体外受精技术使多胞胎的概率增加
Fertility technology in the United States has a huge influence on the frequency of twins, triplets, and other multiple births, according to new estimates published Dec. 5 in the New England Journal of Medicine. Dr. Eli Y. Adashi, professor of obstetrics and gynecology(妇产科) at Brown University, and his colleagues calculated that more than a third of twin births and more than three-quarters of triplets or higher-order births in the United States in 2011 were the result of fertility treatments. The proportion of triplets or more related to medical assistance has actually dropped from a peak of 84 percent in 1998 after in vitro fertilization (IVF) guidelines discouraging implantation of three or more embryos took effect that year, the study reports. IVF has also improved enough that single embryo transfers now often succeed in producing healthy pregnancies. But in the meantime, non-IVF fertility treatments such as ovarian stimulation and ovulation induction -- for instance, with the drug clomiphene citrate -- have increased to become the predominant(主要的) source of medically assisted multiple births in the country while IVF is increasingly producing twins.

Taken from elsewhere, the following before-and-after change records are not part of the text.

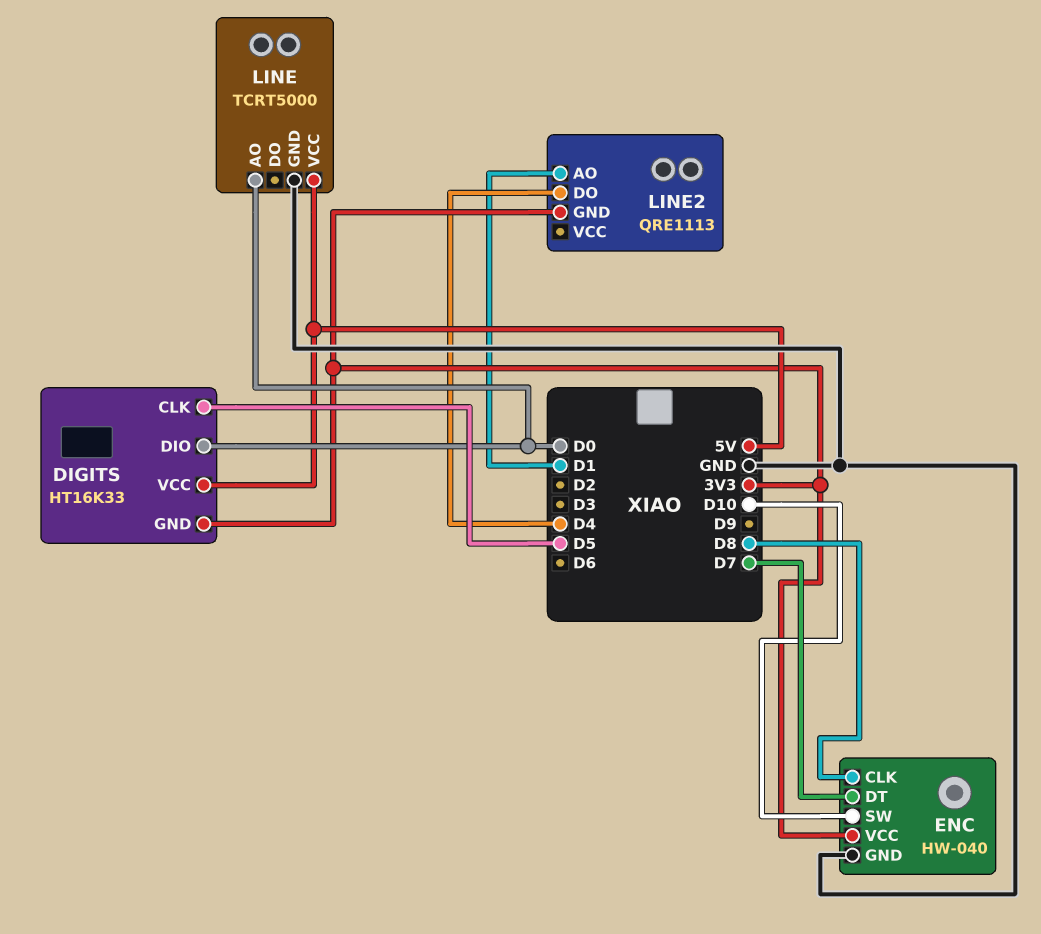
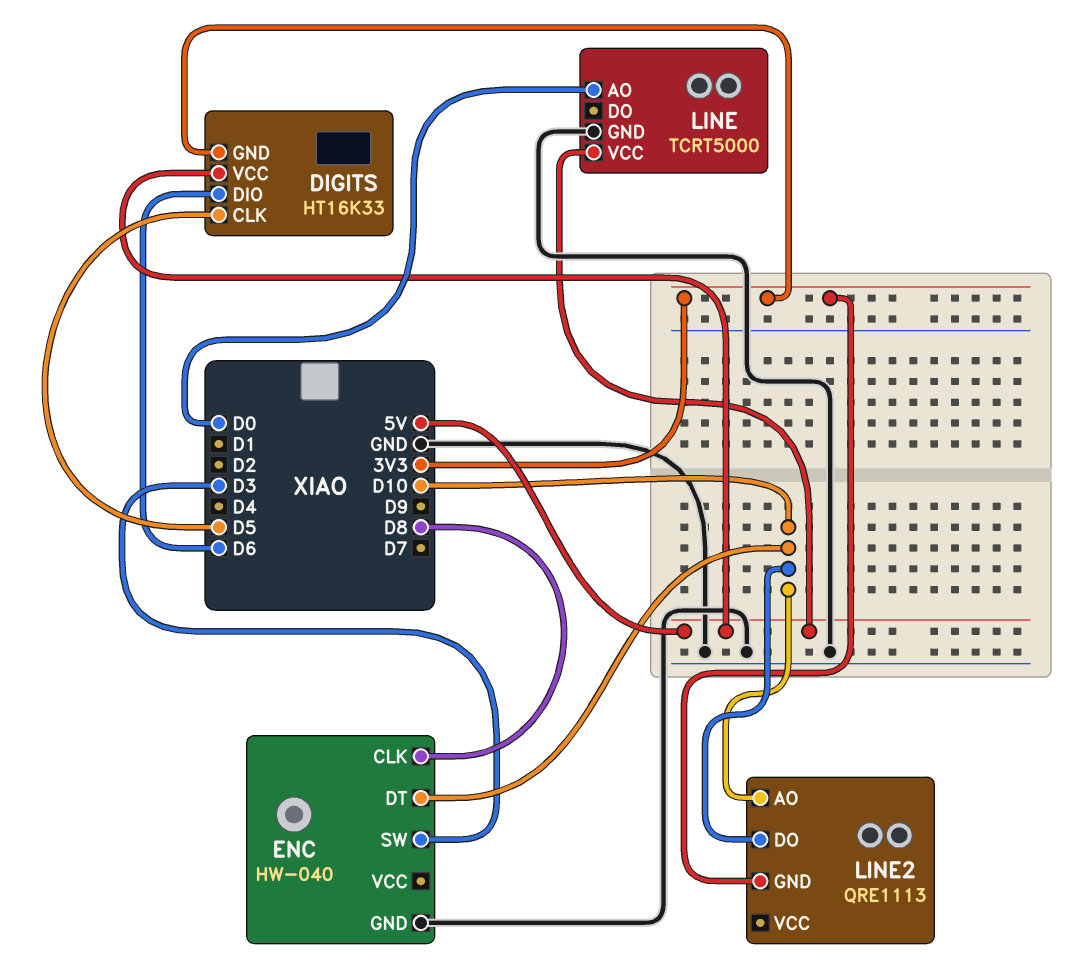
DIGITS pin DIO: D0 -> D6
ENC pin DT: D7 -> D10
ENC pin SW: D10 -> D3
ENC pin VCC: 3V3 -> none
LINE2 pin AO: D1 -> D10
LINE2 pin DO: D4 -> D10

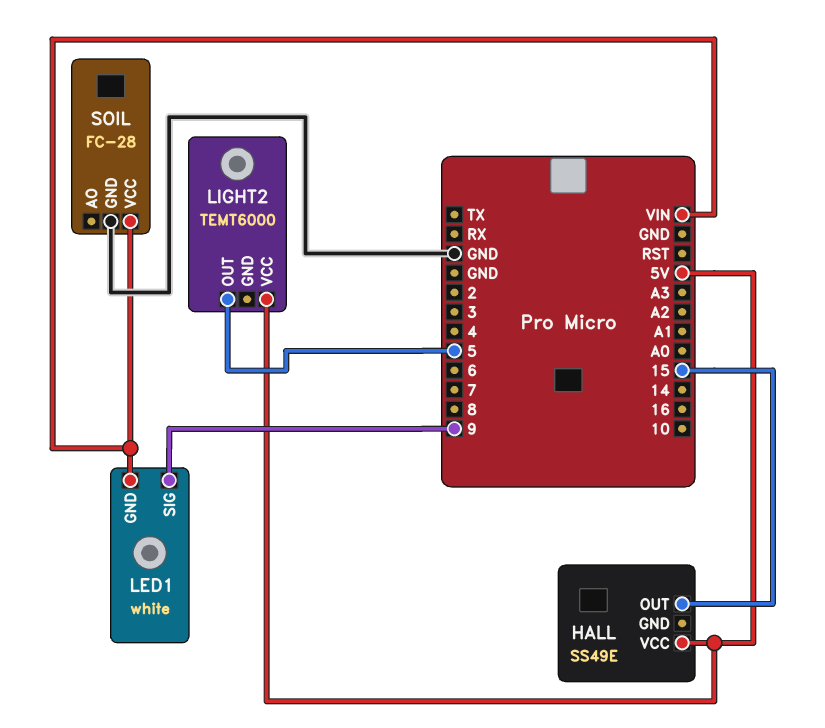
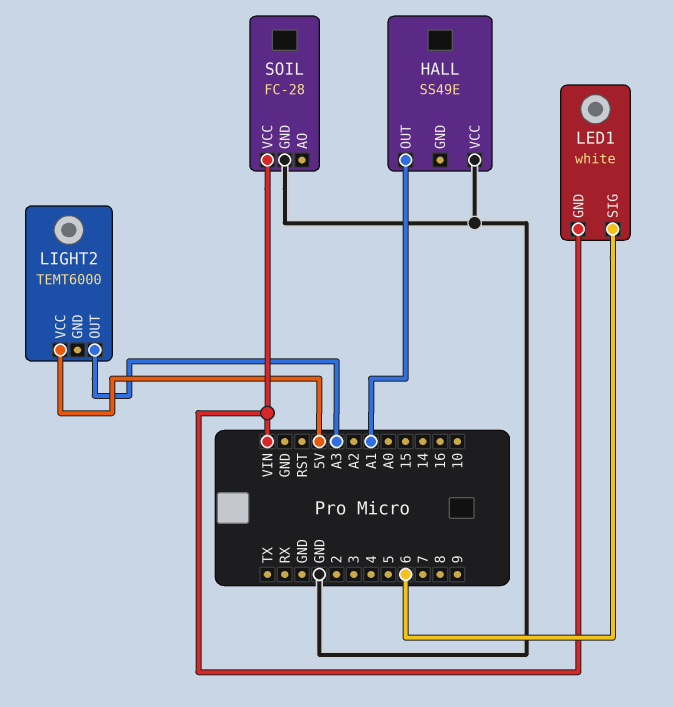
HALL pin OUT: 15 -> A1
HALL pin VCC: 5V -> GND
LED1 pin SIG: 9 -> 6
LIGHT2 pin OUT: 5 -> A3

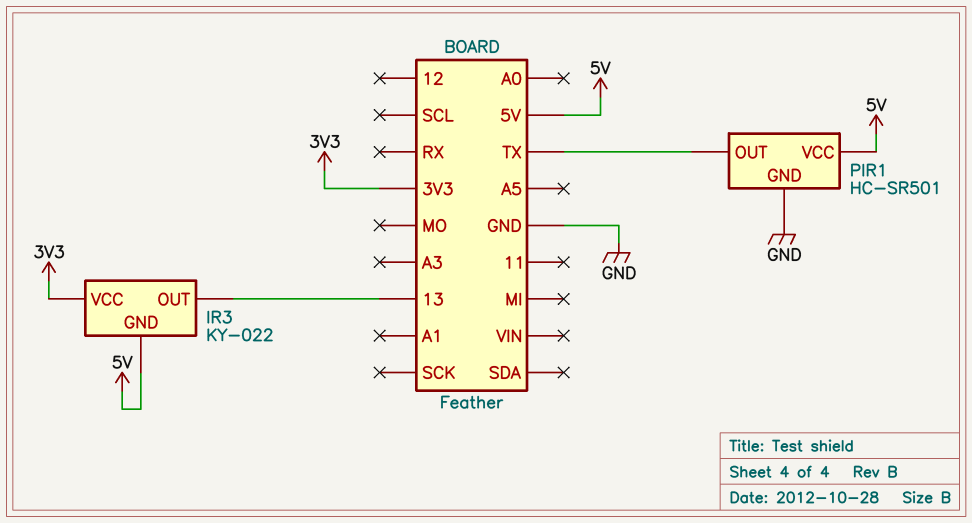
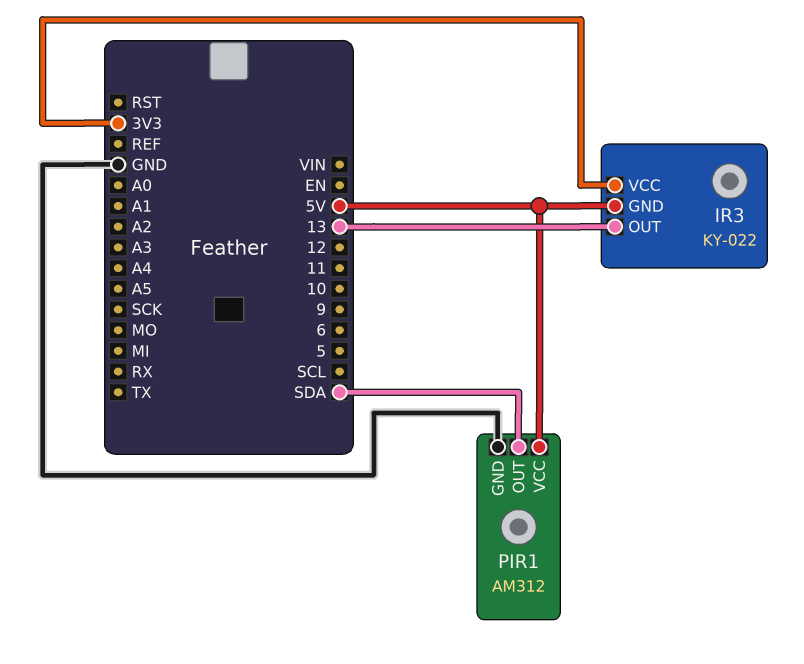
PIR1: HC-SR501 -> AM312
PIR1 pin OUT: TX -> SDA

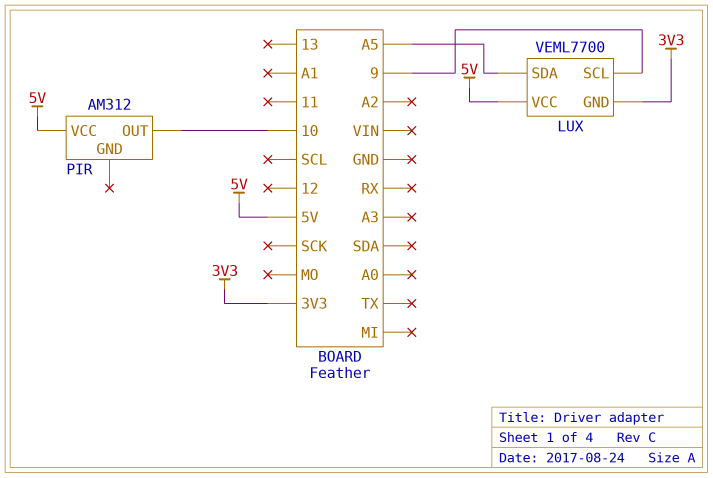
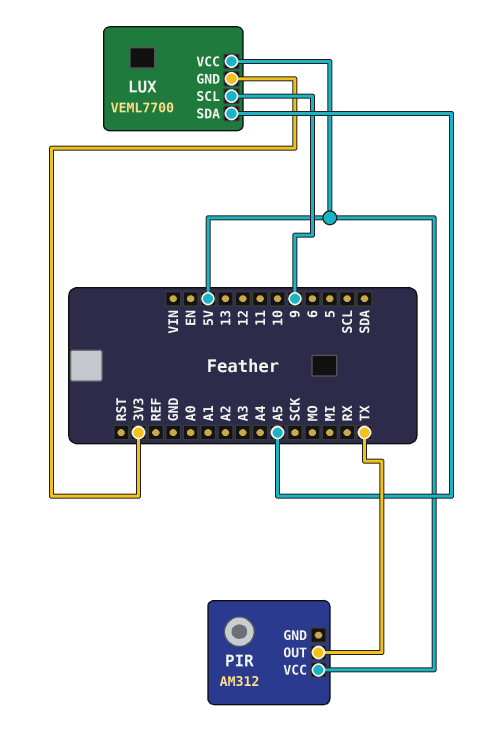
PIR pin OUT: 10 -> TX

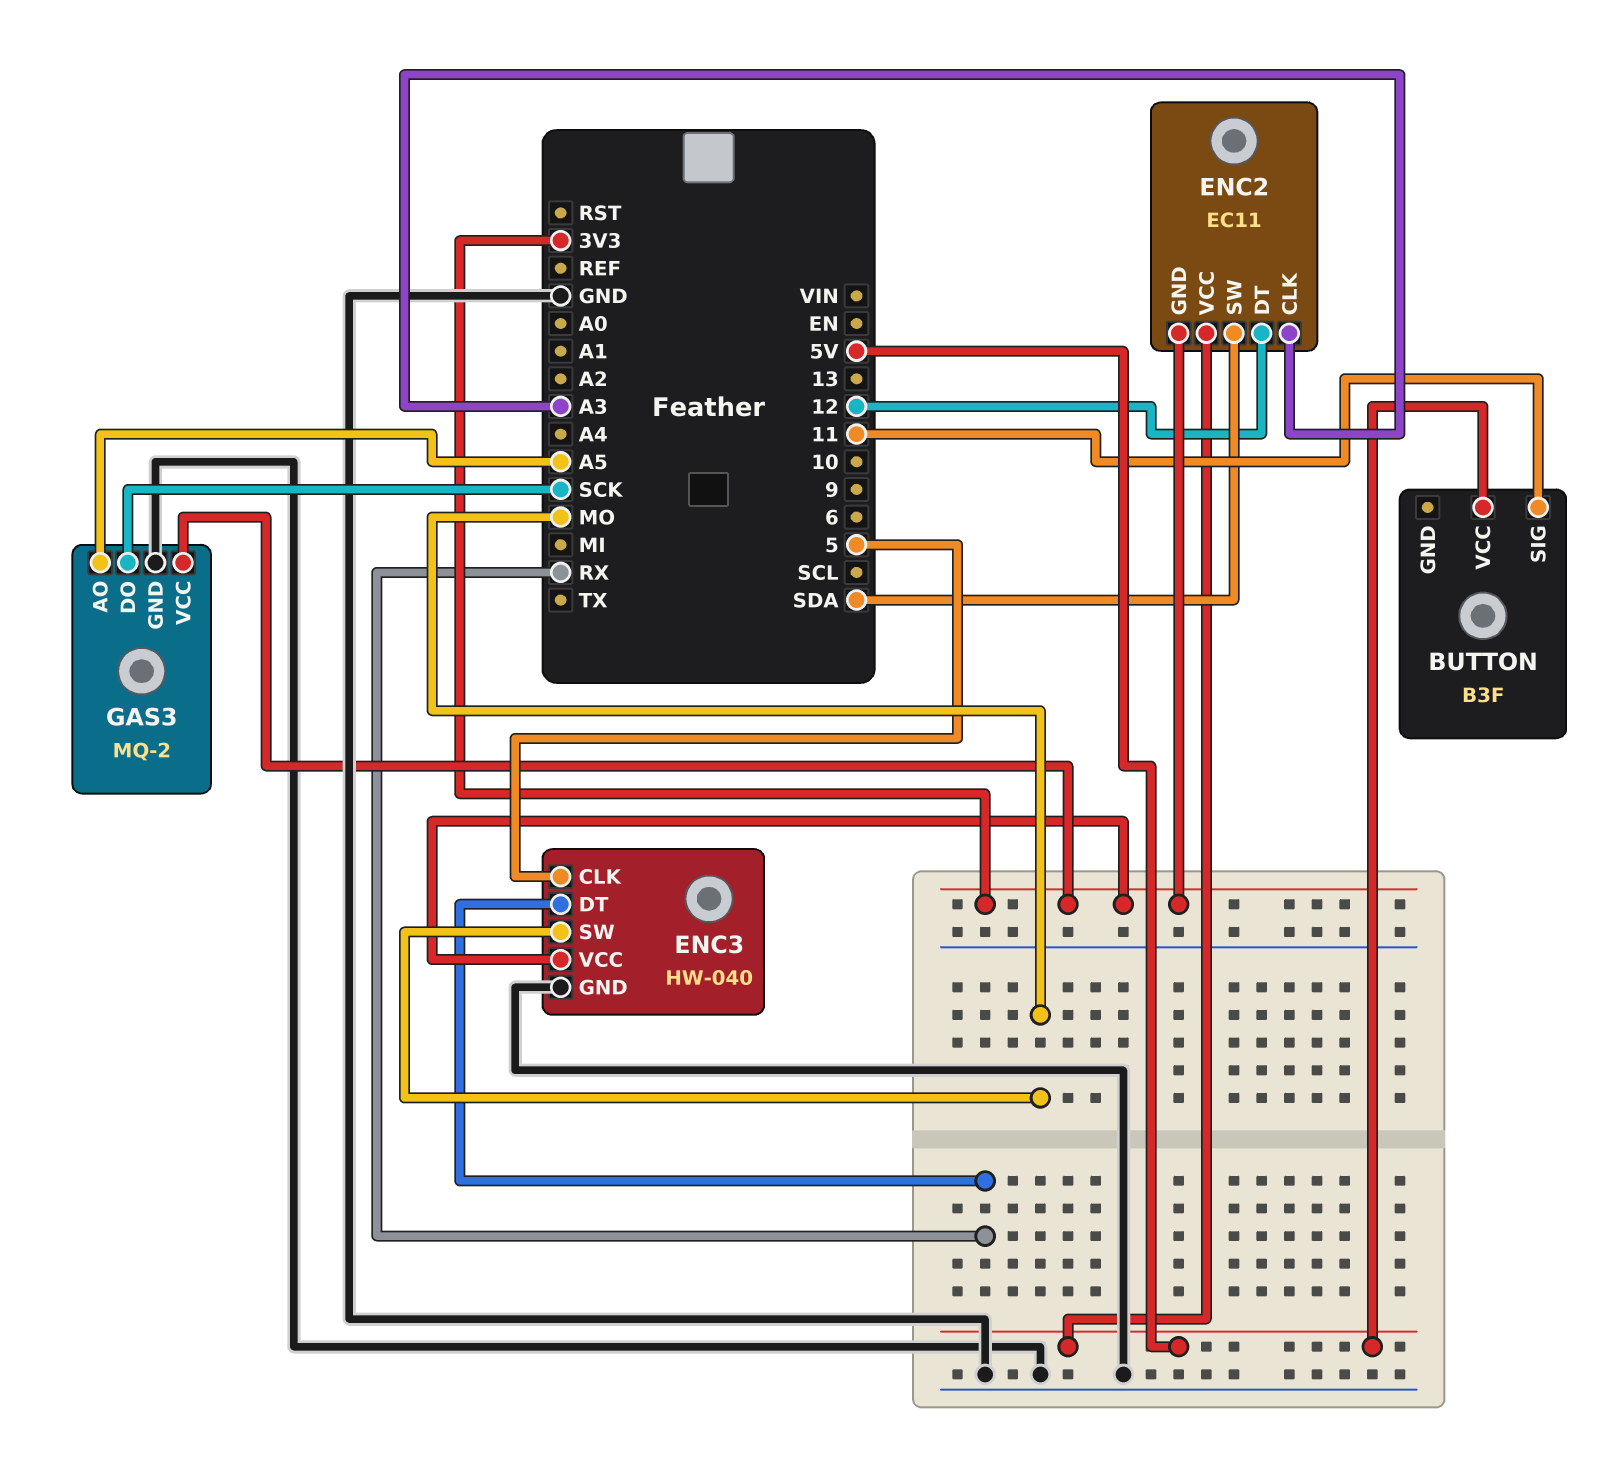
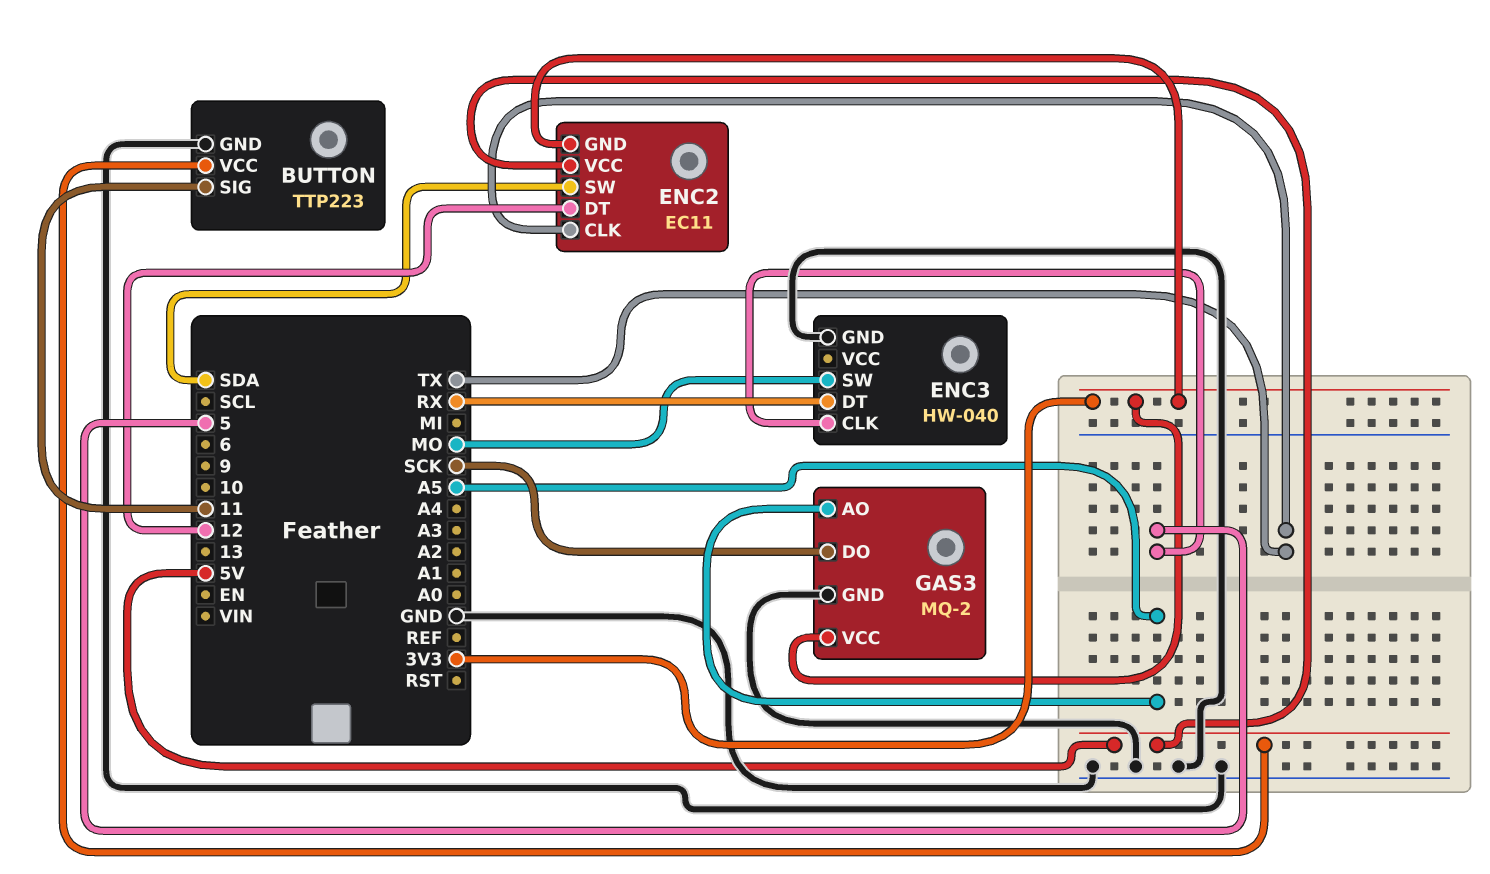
BUTTON: B3F -> TTP223
BUTTON pin GND: none -> GND
ENC2 pin CLK: A3 -> TX
ENC3 pin VCC: 3V3 -> none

Some mothers and couples may hope for twins through fertility treatments, Adashi said, but more often multiple births are not desired. In those cases, he said, the new parents and children incur unwarranted medical risk and long-term financial costs that doctors should strive to prevent.
"We do have a real problem with way too many multiple births in the United States with consequences to both mothers and babies," said Adashi, the study's senior author and former dean of the Warren Alpert Medical School of Brown University. "It's an unintended consequence of otherwise well intentioned and remarkable technology."
To arrive at their estimates, the team, including lead author Aniket Kulkarni of the U.S. Centers for Disease Control and Prevention, gathered data on multiple births from 1962 to 1966 (before any medical fertility treatments were available) and from 1971 through 2011. Data on IVF procedures has been available since 1997, but no data is available that directly reflects the contribution of non-IVF procedures to rates of multiple births.
The team therefore estimated the role of non-IVF technologies by subtracting the multiple births arising from IVF from the overall number of multiple births, while also accounting for the impact of maternal age(孕妇年龄) on birth plurality. The data from the 1960s, meanwhile, provided a statistical baseline for natural multiple birth rates without medical intervention that the team also used in their estimates.